Kable also pegs the UK government to lead international public sector spend on cloud, ahead of the US (34.7% year-on-year), Denmark (30.5%), and Canada (30.1%), hitting $8.4bn by 2018.
The British government’s G-Cloud, an initiative to open up public sector procurement to SMBs, is now in its third year and has helped boost public sector spending on SMB cloud services to around 20% of total procurement, with a target of 25% by March 2015.
Spain propped up Kable’s table of European and US governments, with a spend increase of just 24.6% a year.
Communications and IT companies are set to grow cloud spending by 42.5% year-on-year in the UK – the highest of any country – followed by retailers with 36.1% year-on-year growth and insurance companies at 32.8%.
The results come a week after Forrester Research predicted private sector cloud spending will hit $191bn by 2020 as firms turn to virtualisation to replace old IT infrastructure, also predicting a rise in spending from $58bn in 2013 to $72bn this year.

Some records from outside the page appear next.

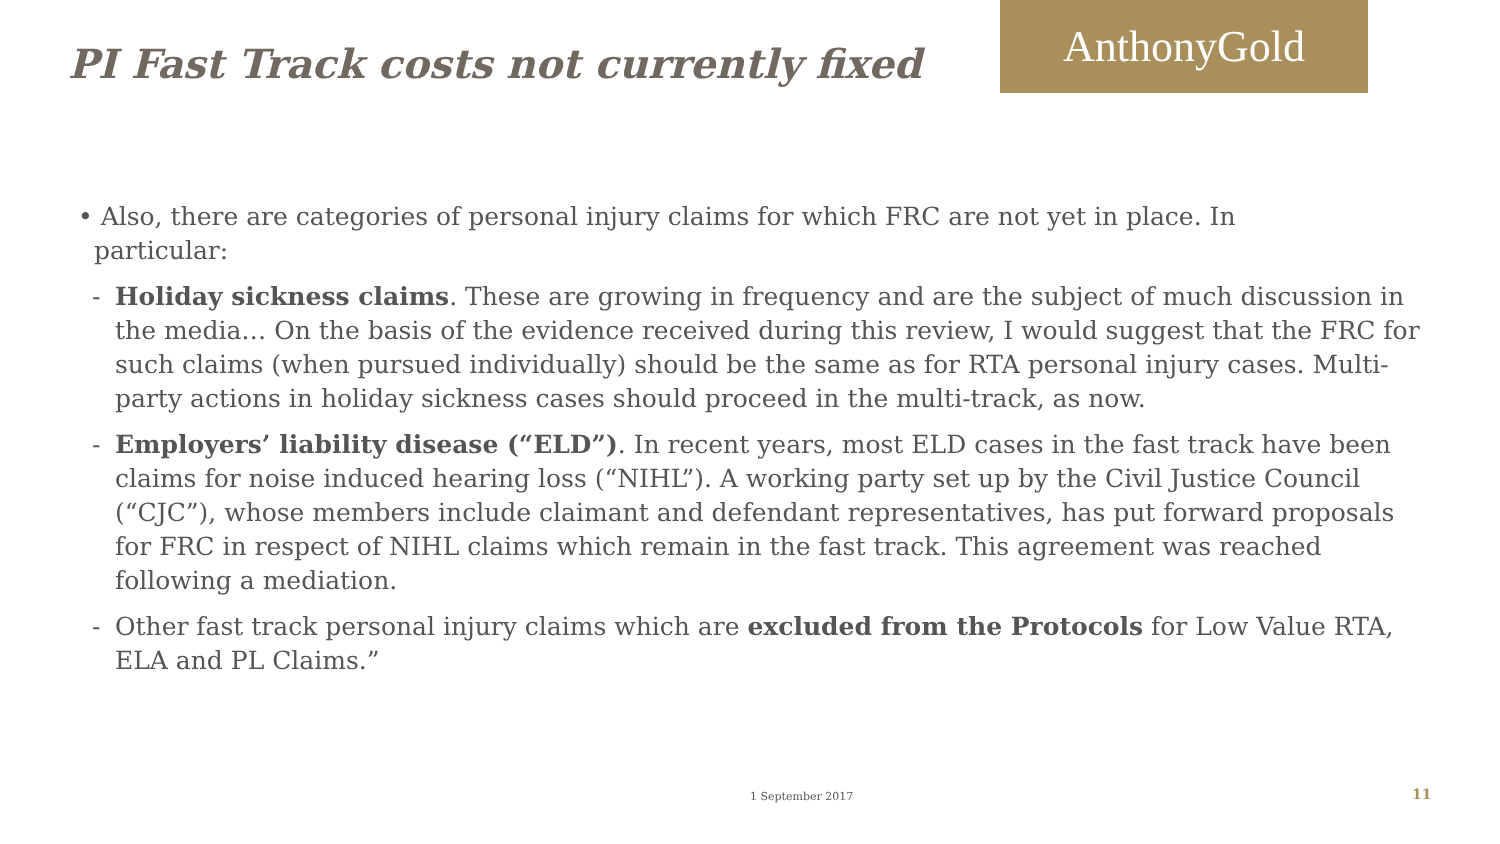PI Fast Track costs not currently fixed
AnthonyGold
• Also, there are categories of personal injury claims for which FRC are not yet in place. In
particular:
- Holiday sickness claims. These are growing in frequency and are the subject of much discussion in the media… On the basis of the evidence received during this review, I would suggest that the FRC for such claims (when pursued individually) should be the same as for RTA personal injury cases. Multi-party actions in holiday sickness cases should proceed in the multi-track, as now.
- Employers’ liability disease (“ELD”). In recent years, most ELD cases in the fast track have been claims for noise induced hearing loss (“NIHL”). A working party set up by the Civil Justice Council (“CJC”), whose members include claimant and defendant representatives, has put forward proposals for FRC in respect of NIHL claims which remain in the fast track. This agreement was reached following a mediation.
- Other fast track personal injury claims which are excluded from the Protocols for Low Value RTA, ELA and PL Claims.”
1 September 2017 11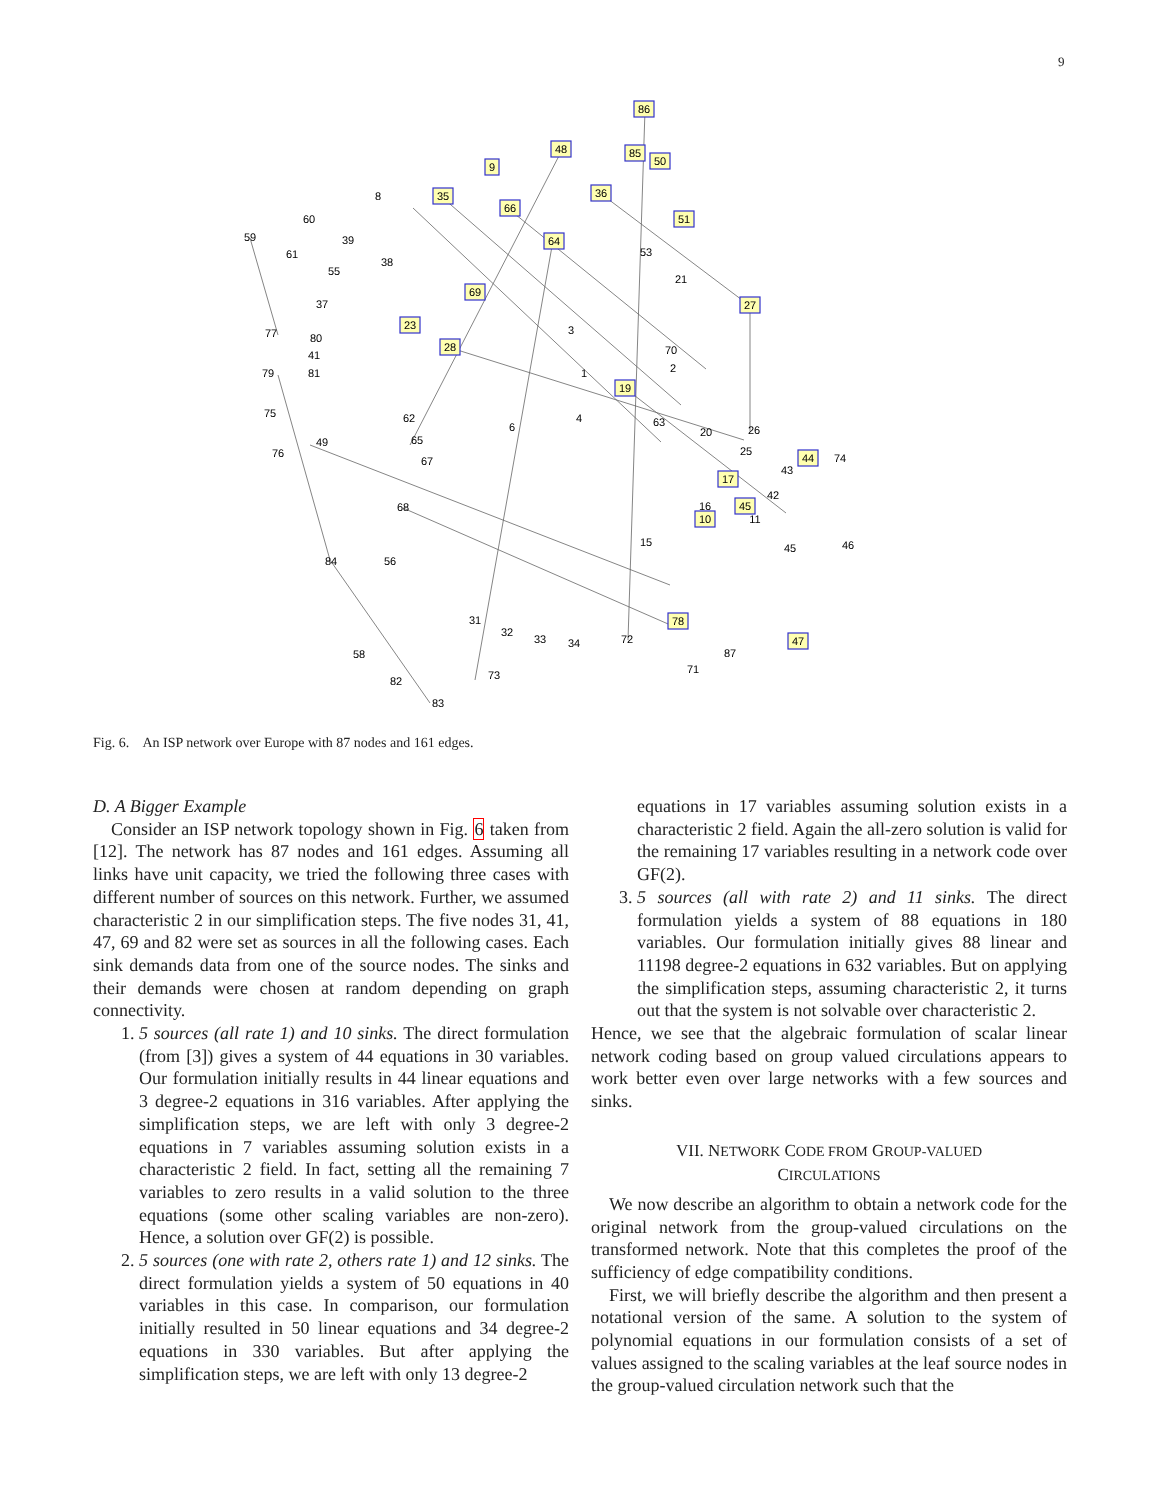9
86
85
50
48
9
36
35
66
64
51
27
19
28
23
69
44
10
45
47
17
78
60
59
61
8
39
55
38
37
77
80
41
79
81
75
76
49
62
65
67
68
56
84
58
82
83
31
32
33
34
72
87
71
73
3
1
6
4
53
21
70
2
63
20
26
25
43
42
74
11
15
45
46
16
Fig. 6. An ISP network over Europe with 87 nodes and 161 edges.
D. A Bigger Example
Consider an ISP network topology shown in Fig. 6 taken from [12]. The network has 87 nodes and 161 edges. Assuming all links have unit capacity, we tried the following three cases with different number of sources on this network. Further, we assumed characteristic 2 in our simplification steps. The five nodes 31, 41, 47, 69 and 82 were set as sources in all the following cases. Each sink demands data from one of the source nodes. The sinks and their demands were chosen at random depending on graph connectivity.
1. 5 sources (all rate 1) and 10 sinks. The direct formulation (from [3]) gives a system of 44 equations in 30 variables. Our formulation initially results in 44 linear equations and 3 degree-2 equations in 316 variables. After applying the simplification steps, we are left with only 3 degree-2 equations in 7 variables assuming solution exists in a characteristic 2 field. In fact, setting all the remaining 7 variables to zero results in a valid solution to the three equations (some other scaling variables are non-zero). Hence, a solution over GF(2) is possible.
2. 5 sources (one with rate 2, others rate 1) and 12 sinks. The direct formulation yields a system of 50 equations in 40 variables in this case. In comparison, our formulation initially resulted in 50 linear equations and 34 degree-2 equations in 330 variables. But after applying the simplification steps, we are left with only 13 degree-2
equations in 17 variables assuming solution exists in a characteristic 2 field. Again the all-zero solution is valid for the remaining 17 variables resulting in a network code over GF(2).
3. 5 sources (all with rate 2) and 11 sinks. The direct formulation yields a system of 88 equations in 180 variables. Our formulation initially gives 88 linear and 11198 degree-2 equations in 632 variables. But on applying the simplification steps, assuming characteristic 2, it turns out that the system is not solvable over characteristic 2.
Hence, we see that the algebraic formulation of scalar linear network coding based on group valued circulations appears to work better even over large networks with a few sources and sinks.
VII. NETWORK CODE FROM GROUP-VALUED
CIRCULATIONS
We now describe an algorithm to obtain a network code for the original network from the group-valued circulations on the transformed network. Note that this completes the proof of the sufficiency of edge compatibility conditions.
First, we will briefly describe the algorithm and then present a notational version of the same. A solution to the system of polynomial equations in our formulation consists of a set of values assigned to the scaling variables at the leaf source nodes in the group-valued circulation network such that the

However, Zahl Limbuwala, the CEO of data centre experts Romonet, warned: "Even if a service is moved to the cloud, running a data centre, fully utilised or not, still costs money. If an enterprise doesn’t know those exact in-house costs, and how they will change if services move to the cloud, they can’t be certain that adopting cloud services actually gives the greatest savings and makes the most financial sense."